Nasceria, nesse embalo, a moeda sul-americana, lastreada nas riquezas reais sul-americanas, a partir de decisões da Unasul – União das Nações Sul-Americanas?

ONU ou guerra?

 

Entraria em cena a ONU, desdenhada pela Casa Branca, desde sempre? ONU ou guerra?

O dinheiro fictício monetário, emitido sem lastro por Tio Sam, ou melhor, tendo como lastro o poder das armas e da pujança do mercado interno americano, agora, bloqueado pela crise de crédito, daria lugar a uma nova política monetária global, distribuida pelos poderes regionais globais, formados por meio de blocos – bloco norte-americano, bloco europeu, bloco asiático e, por que não, bloco sul-americano?

Não há mais lugar para a visão unilateralista, intensificada depois da queda do muro de Berlim, em 1989. A visão da realidade, desde então, passara a ser a do princípio único. Contrasenso total, pois, essencialmente, a realidade é dual, positivo-negativo, singular-plural, noite-dia, claro-escuro etc, em interatividade dialética. 

Se é(era) a unicidade do pensamento americano que dá(dava) unidade ao mundo, para que o plurilateralismo global, se Tio Sam tem(tinha) a força?

As bases dessa fortaleza atravessou as terras, os mares e os ares, para firmarem-se como imperio poderoso nas asas do dólar ancorado em fetichismo monetário deslastreado.

Os alicerces romperam-se nas ondas do maremoto bancário, contido, por enquanto, pela estatização do crédito, sob comando de política oligopolística, bem à moda da recomendação de Lênin.

O dólar, abalado pelos acontecimentos, perdeu a capacidade de bancar o unilateralismo. Os Estados Unidos, baleado, estão abrindo o bico. Primeiro, pediram socorro aos bancos centrais. Tenta, num ímpeto machista, resolver a parada, emitindo o que pode e o que não pode, ninguém sabe até quando.

Já  enfrentam duas guerras fracassadas, a do Iraque e a do Afeganistão, e tem sua moeda, se o Estado não entra para salvar o barraco do incêndio, correndo perigo de virar papel pintado.

John McCain, candidato do partido republicano à Casa Branca, mostrou-se mais realista e objetivo que Barack Obama.
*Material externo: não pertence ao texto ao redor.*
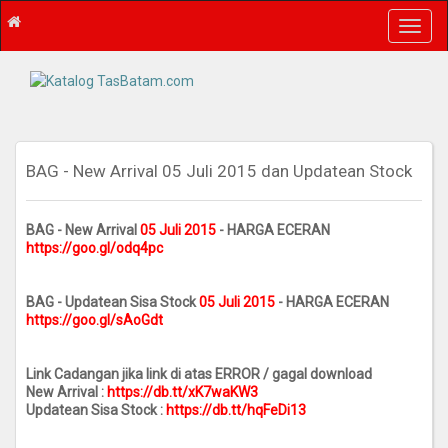
T
o
g
g
l
e
n
a
BAG - New Arrival 05 Juli 2015 dan Updatean Stock
v
i
g
BAG - New Arrival
05 Juli 2015
- HARGA ECERAN
https://goo.gl/odq4pc
a
t
i
BAG - Updatean Sisa Stock
05 Juli 2015
- HARGA ECERAN
o
https://goo.gl/sAoGdt
n
Link Cadangan jika link di atas ERROR / gagal download
New Arrival :
https://db.tt/xK7waKW3
Updatean Sisa Stock :
https://db.tt/hqFeDi13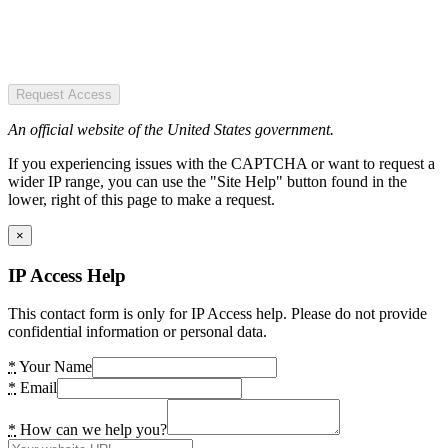
Request Access
An official website of the United States government.
If you experiencing issues with the CAPTCHA or want to request a
wider IP range, you can use the "Site Help" button found in the
lower, right of this page to make a request.
×
IP Access Help
This contact form is only for IP Access help. Please do not provide
confidential information or personal data.
*
Your Name
*
Email
*
How can we help you?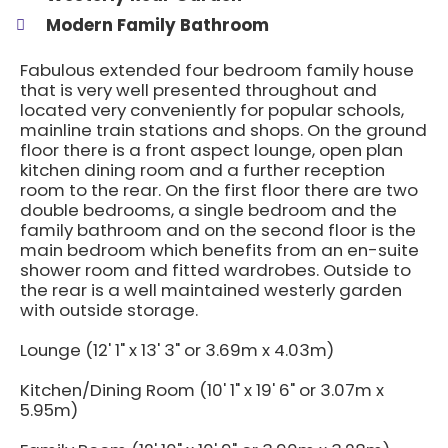
Modern Family Bathroom
Fabulous extended four bedroom family house
that is very well presented throughout and
located very conveniently for popular schools,
mainline train stations and shops. On the ground
floor there is a front aspect lounge, open plan
kitchen dining room and a further reception
room to the rear. On the first floor there are two
double bedrooms, a single bedroom and the
family bathroom and on the second floor is the
main bedroom which benefits from an en-suite
shower room and fitted wardrobes. Outside to
the rear is a well maintained westerly garden
with outside storage.
Lounge (12' 1" x 13' 3" or 3.69m x 4.03m)
Kitchen/Dining Room (10' 1" x 19' 6" or 3.07m x
5.95m)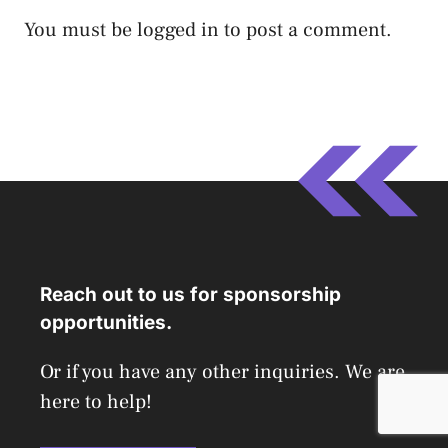
You must be
logged in
to post a comment.
Reach out to us for sponsorship
opportunities.
Or if you have any other inquiries. We are
here to help!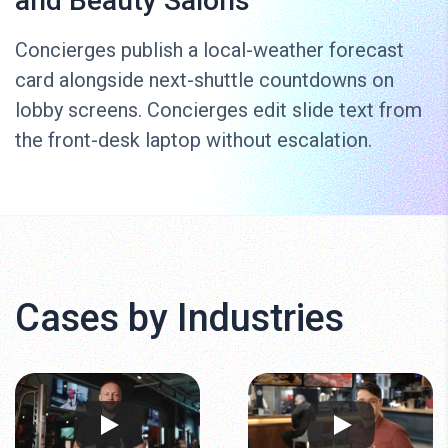
and Beauty Salons
Concierges publish a local-weather forecast
card alongside next-shuttle countdowns on
lobby screens. Concierges edit slide text from
the front-desk laptop without escalation.
Cases by Industries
Destacou que a hora é salvar o dólar, que significa salvar os Estados Unidos. Mas, sozinhos?

O Huck econômico global, na tentativa de evitar a bancarrota geral do sistema capitalista, tenta impor-se. Conseguirá, sozinho?

Salvar o dólar, portanto, representa prioridade número um, mais importante do que manter as tropas no Iraque ou no Afeganistão.

O fato é que não se sabe se vai ter dinheiro para continuar mandando para o sumidouro da economia de guerra, antes que sejam salvos os aplicadores que estão dançando na derrocada do setor imobiliário, maior ameaça à moeda nacional.

Desde os anos de 1940, os Estados Unidos seguem o conselho de Keynes, de expandir as forças produtivas via aposta na economia de guerra, visto que é esta que puxa a demanda global capitalista, para bancar o que o presidente Eisenhower denominou o estado industrial militar americano como sustentáculo da democracia contra o socialismo.

No momento em que as forças ameaçam faltar a Tio Sam, para continuar bancando a guerra, custe o que custar, seria possível sustentar, sem limites, a produção bélico-espacial?

Ou o multilateralismo – visão coletiva, socialista -, para além do unilateralismo – visão egoísta, individualista – , torna-se opção irresistível, para, por meio da humildade, detonar a arrogância imperial?